Data excerpts
------------------------------------------------
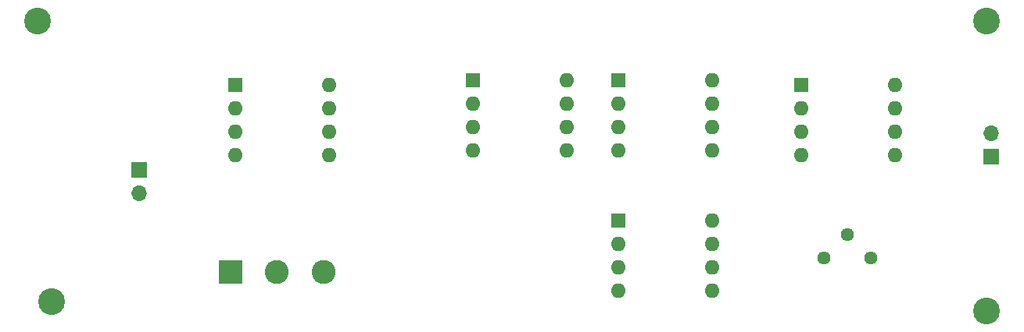
<source format=gbs>
G04 #@! TF.GenerationSoftware,KiCad,Pcbnew,(6.0.10)*
G04 #@! TF.CreationDate,2023-03-10T15:43:37+05:30*
G04 #@! TF.ProjectId,EDL,45444c2e-6b69-4636-9164-5f7063625858,rev?*
G04 #@! TF.SameCoordinates,Original*
G04 #@! TF.FileFunction,Soldermask,Bot*
G04 #@! TF.FilePolarity,Negative*
%FSLAX46Y46*%
G04 Gerber Fmt 4.6, Leading zero omitted, Abs format (unit mm)*
G04 Created by KiCad (PCBNEW (6.0.10)) date 2023-03-10 15:43:37*
%MOMM*%
%LPD*%
G01*
G04 APERTURE LIST*
%ADD10R,1.700000X1.700000*%
%ADD11O,1.700000X1.700000*%
%ADD12C,1.440000*%
%ADD13R,1.600000X1.600000*%
%ADD14O,1.600000X1.600000*%
%ADD15C,2.900000*%
%ADD16R,2.600000X2.600000*%
%ADD17C,2.600000*%
G04 APERTURE END LIST*
D10*
X163785000Y-78445000D03*
D11*
X163785000Y-75905000D03*
D12*
X150785000Y-89420000D03*
X148245000Y-86880000D03*
X145705000Y-89420000D03*
D13*
X123435000Y-85370000D03*
D14*
X123435000Y-87910000D03*
X123435000Y-90450000D03*
X123435000Y-92990000D03*
X133595000Y-92990000D03*
X133595000Y-90450000D03*
X133595000Y-87910000D03*
X133595000Y-85370000D03*
D13*
X107685000Y-70120000D03*
D14*
X107685000Y-72660000D03*
X107685000Y-75200000D03*
X107685000Y-77740000D03*
X117845000Y-77740000D03*
X117845000Y-75200000D03*
X117845000Y-72660000D03*
X117845000Y-70120000D03*
D13*
X143185000Y-70620000D03*
D14*
X143185000Y-73160000D03*
X143185000Y-75700000D03*
X143185000Y-78240000D03*
X153345000Y-78240000D03*
X153345000Y-75700000D03*
X153345000Y-73160000D03*
X153345000Y-70620000D03*
D13*
X123435000Y-70120000D03*
D14*
X123435000Y-72660000D03*
X123435000Y-75200000D03*
X123435000Y-77740000D03*
X133595000Y-77740000D03*
X133595000Y-75200000D03*
X133595000Y-72660000D03*
X133595000Y-70120000D03*
D15*
X62035000Y-94170000D03*
X60535000Y-63670000D03*
X163285000Y-63670000D03*
D16*
X81455000Y-90920000D03*
D17*
X86455000Y-90920000D03*
X91455000Y-90920000D03*
D15*
X163285000Y-95170000D03*
D13*
X81935000Y-70620000D03*
D14*
X81935000Y-73160000D03*
X81935000Y-75700000D03*
X81935000Y-78240000D03*
X92095000Y-78240000D03*
X92095000Y-75700000D03*
X92095000Y-73160000D03*
X92095000Y-70620000D03*
D10*
X71535000Y-79895000D03*
D11*
X71535000Y-82435000D03*
M02*

</source>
------------------------------------------------
Required work
Go through the entries above and write them out again exactly, images left behind.

Reply to the task
<source format=gbs>
G04 #@! TF.GenerationSoftware,KiCad,Pcbnew,(6.0.10)*
G04 #@! TF.CreationDate,2023-03-10T15:43:37+05:30*
G04 #@! TF.ProjectId,EDL,45444c2e-6b69-4636-9164-5f7063625858,rev?*
G04 #@! TF.SameCoordinates,Original*
G04 #@! TF.FileFunction,Soldermask,Bot*
G04 #@! TF.FilePolarity,Negative*
%FSLAX46Y46*%
G04 Gerber Fmt 4.6, Leading zero omitted, Abs format (unit mm)*
G04 Created by KiCad (PCBNEW (6.0.10)) date 2023-03-10 15:43:37*
%MOMM*%
%LPD*%
G01*
G04 APERTURE LIST*
%ADD10R,1.700000X1.700000*%
%ADD11O,1.700000X1.700000*%
%ADD12C,1.440000*%
%ADD13R,1.600000X1.600000*%
%ADD14O,1.600000X1.600000*%
%ADD15C,2.900000*%
%ADD16R,2.600000X2.600000*%
%ADD17C,2.600000*%
G04 APERTURE END LIST*
D10*
X163785000Y-78445000D03*
D11*
X163785000Y-75905000D03*
D12*
X150785000Y-89420000D03*
X148245000Y-86880000D03*
X145705000Y-89420000D03*
D13*
X123435000Y-85370000D03*
D14*
X123435000Y-87910000D03*
X123435000Y-90450000D03*
X123435000Y-92990000D03*
X133595000Y-92990000D03*
X133595000Y-90450000D03*
X133595000Y-87910000D03*
X133595000Y-85370000D03*
D13*
X107685000Y-70120000D03*
D14*
X107685000Y-72660000D03*
X107685000Y-75200000D03*
X107685000Y-77740000D03*
X117845000Y-77740000D03*
X117845000Y-75200000D03*
X117845000Y-72660000D03*
X117845000Y-70120000D03*
D13*
X143185000Y-70620000D03*
D14*
X143185000Y-73160000D03*
X143185000Y-75700000D03*
X143185000Y-78240000D03*
X153345000Y-78240000D03*
X153345000Y-75700000D03*
X153345000Y-73160000D03*
X153345000Y-70620000D03*
D13*
X123435000Y-70120000D03*
D14*
X123435000Y-72660000D03*
X123435000Y-75200000D03*
X123435000Y-77740000D03*
X133595000Y-77740000D03*
X133595000Y-75200000D03*
X133595000Y-72660000D03*
X133595000Y-70120000D03*
D15*
X62035000Y-94170000D03*
X60535000Y-63670000D03*
X163285000Y-63670000D03*
D16*
X81455000Y-90920000D03*
D17*
X86455000Y-90920000D03*
X91455000Y-90920000D03*
D15*
X163285000Y-95170000D03*
D13*
X81935000Y-70620000D03*
D14*
X81935000Y-73160000D03*
X81935000Y-75700000D03*
X81935000Y-78240000D03*
X92095000Y-78240000D03*
X92095000Y-75700000D03*
X92095000Y-73160000D03*
X92095000Y-70620000D03*
D10*
X71535000Y-79895000D03*
D11*
X71535000Y-82435000D03*
M02*

</source>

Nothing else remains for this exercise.